In [1]:
import requests
from bs4 import BeautifulSoup
import pandas as pd
import json
from lxml import etree
import random
import re
import asyncio
from pyppeteer import launch
import nest_asyncio
nest_asyncio.apply()

In [2]:
response = requests.get('http://api.uomg.com/api/rand.qinghua')

In [3]:
async def fetch_webpage(url):
    """
    使用 Pyppeteer 获取网页内容
    """
    browser = await launch(headless=True)
    page = await browser.newPage()
    await page.goto(url)
    content = await page.content()
    await browser.close()
    return content

In [4]:
def get_random_headers()->dict:
    """
    随机生成一个header，用于伪造浏览器

    Returns:
        dict: 返回一个浏览器header
    """
    user_agents = [
        "Mozilla/5.0 (Windows NT 10.0; Win64; x64) AppleWebKit/537.36 (KHTML, like Gecko) Chrome/90.0.4430.93 Safari/537.36",
        "Mozilla/5.0 (Windows NT 10.0; Win64; x64; rv:89.0) Gecko/20100101 Firefox/89.0",
        "Mozilla/5.0 (Macintosh; Intel Mac OS X 10_15_7) AppleWebKit/537.36 (KHTML, like Gecko) Chrome/91.0.4472.114 Safari/537.36",
        "Mozilla/5.0 (Macintosh; Intel Mac OS X 10_15_7) AppleWebKit/605.1.15 (KHTML, like Gecko) Version/14.1.1 Safari/605.1.15",
        "Mozilla/5.0 (Windows NT 10.0; Win64; x64) AppleWebKit/537.36 (KHTML, like Gecko) Edge/91.0.864.48",
        "Mozilla/5.0 (Windows NT 10.0; Win64; x64; rv:89.0) Gecko/20100101 Firefox/89.0"

== 所给资料 ==

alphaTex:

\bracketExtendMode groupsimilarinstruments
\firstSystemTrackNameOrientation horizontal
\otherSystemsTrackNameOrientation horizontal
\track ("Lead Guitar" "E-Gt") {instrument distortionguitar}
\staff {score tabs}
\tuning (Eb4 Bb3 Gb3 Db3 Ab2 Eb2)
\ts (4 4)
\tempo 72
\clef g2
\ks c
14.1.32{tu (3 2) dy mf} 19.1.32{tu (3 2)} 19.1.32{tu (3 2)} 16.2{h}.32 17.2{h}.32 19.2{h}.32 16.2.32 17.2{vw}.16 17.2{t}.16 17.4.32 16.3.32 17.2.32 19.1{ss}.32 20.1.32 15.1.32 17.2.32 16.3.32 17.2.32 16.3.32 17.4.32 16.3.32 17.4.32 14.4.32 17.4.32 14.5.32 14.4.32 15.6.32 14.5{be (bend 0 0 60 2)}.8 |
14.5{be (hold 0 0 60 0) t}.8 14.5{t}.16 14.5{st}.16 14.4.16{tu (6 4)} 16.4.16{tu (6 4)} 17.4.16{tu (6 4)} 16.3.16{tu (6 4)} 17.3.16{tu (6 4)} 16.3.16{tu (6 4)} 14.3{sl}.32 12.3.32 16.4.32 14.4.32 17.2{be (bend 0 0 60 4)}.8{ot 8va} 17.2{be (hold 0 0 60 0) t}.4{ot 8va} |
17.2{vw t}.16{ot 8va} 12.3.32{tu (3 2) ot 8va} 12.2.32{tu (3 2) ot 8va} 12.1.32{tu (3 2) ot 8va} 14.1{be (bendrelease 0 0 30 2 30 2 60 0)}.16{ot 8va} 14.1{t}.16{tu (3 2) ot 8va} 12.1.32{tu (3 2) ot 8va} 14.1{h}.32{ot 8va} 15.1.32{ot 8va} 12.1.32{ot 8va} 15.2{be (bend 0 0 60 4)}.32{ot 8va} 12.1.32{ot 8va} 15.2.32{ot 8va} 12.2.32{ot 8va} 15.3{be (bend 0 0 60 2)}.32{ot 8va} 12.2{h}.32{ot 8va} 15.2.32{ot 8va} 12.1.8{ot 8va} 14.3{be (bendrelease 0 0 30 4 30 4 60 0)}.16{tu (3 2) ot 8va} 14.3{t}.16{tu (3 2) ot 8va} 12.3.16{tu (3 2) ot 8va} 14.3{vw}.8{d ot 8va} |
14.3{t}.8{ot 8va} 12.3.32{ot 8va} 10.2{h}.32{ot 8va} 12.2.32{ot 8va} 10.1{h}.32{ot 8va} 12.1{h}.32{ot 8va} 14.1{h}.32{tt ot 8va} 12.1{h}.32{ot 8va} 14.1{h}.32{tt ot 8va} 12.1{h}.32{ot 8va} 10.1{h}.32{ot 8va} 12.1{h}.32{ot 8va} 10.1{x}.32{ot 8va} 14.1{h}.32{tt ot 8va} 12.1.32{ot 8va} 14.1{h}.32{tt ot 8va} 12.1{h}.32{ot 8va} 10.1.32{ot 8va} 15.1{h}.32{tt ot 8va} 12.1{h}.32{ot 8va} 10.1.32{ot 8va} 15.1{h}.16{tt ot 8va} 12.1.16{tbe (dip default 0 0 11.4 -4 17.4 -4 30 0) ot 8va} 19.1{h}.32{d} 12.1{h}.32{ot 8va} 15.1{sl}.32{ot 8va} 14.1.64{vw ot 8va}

== 任务目标 1 ==
改写这段 Python 代码中从"使用 Pyppeteer 获取网页内容"起到"await browser.close()"为止（含）的部分，把其中的"browser"一律换成"chrome"。
== 任务目标 2 ==
从这段 Python 代码的结尾处接着往下写。
上面的记录与这段 Python 代码毫无关系。

== 书面回答 1 ==
使用 Pyppeteer 获取网页内容
    """
    chrome = await launch(headless=True)
    page = await chrome.newPage()
    await page.goto(url)
    content = await page.content()
    await chrome.close()

== 书面回答 2 ==
    ]

    headers = {
        "User-Agent": random.choice(user_agents),
        "Accept": "text/html,application/xhtml+xml,application/xml;q=0.9,image/webp,*/*;q=0.8",
        "Accept-Language": "zh-CN,zh-Hans;q=0.9",
        "Connection": "keep-alive",
        "Upgrade-Insecure-Requests": "1",
        "DNT": "1",  # Do Not Track Request Header
        "Accept-Encoding": "gzip, deflate, br"
    }

    return headers

In [5]:
def get_url_list(origin_url:str,date:str)->list:
    """
    根据源页面的url获取源页面所有新闻的url,获取的新闻的url格式为：
    https://news.cctv.com/year/month/day/abcdfjafa.shtml
        \n year 例如：2024
        \n month 例如：05
        \n day 例如：22
    Args:
        origin_url (str): 央视新闻网首页以及其各种分类界面
        date (str): 日期字符串，例如 "2024/05/22"
    Returns:
        list: 包含所有新闻界面url和首页图片url的一个列表 \n
            [{"page_url":page_url,"img_url": img_url},...]
    """
    content = asyncio.get_event_loop().run_until_complete(fetch_webpage(origin_url))
    html = etree.HTML(content,parser=etree.HTMLParser())
    node_list = html.xpath('//*[@id="newslist"]/li')
    url_list = []
    for node in node_list:
        page_url = node.xpath('div[@class="image"]/a/@href')[0]
        image_url = node.xpath('div[1]/a/img/@data-echo')[0]
        url_list.append({'page_url':page_url,'img_url':image_url})
    return url_list
origin_url = "https://news.cctv.com/"
url_list = get_url_list(origin_url,date="2024/05/22")

In [6]:
def page_parse(page_url:str)->dict:
    """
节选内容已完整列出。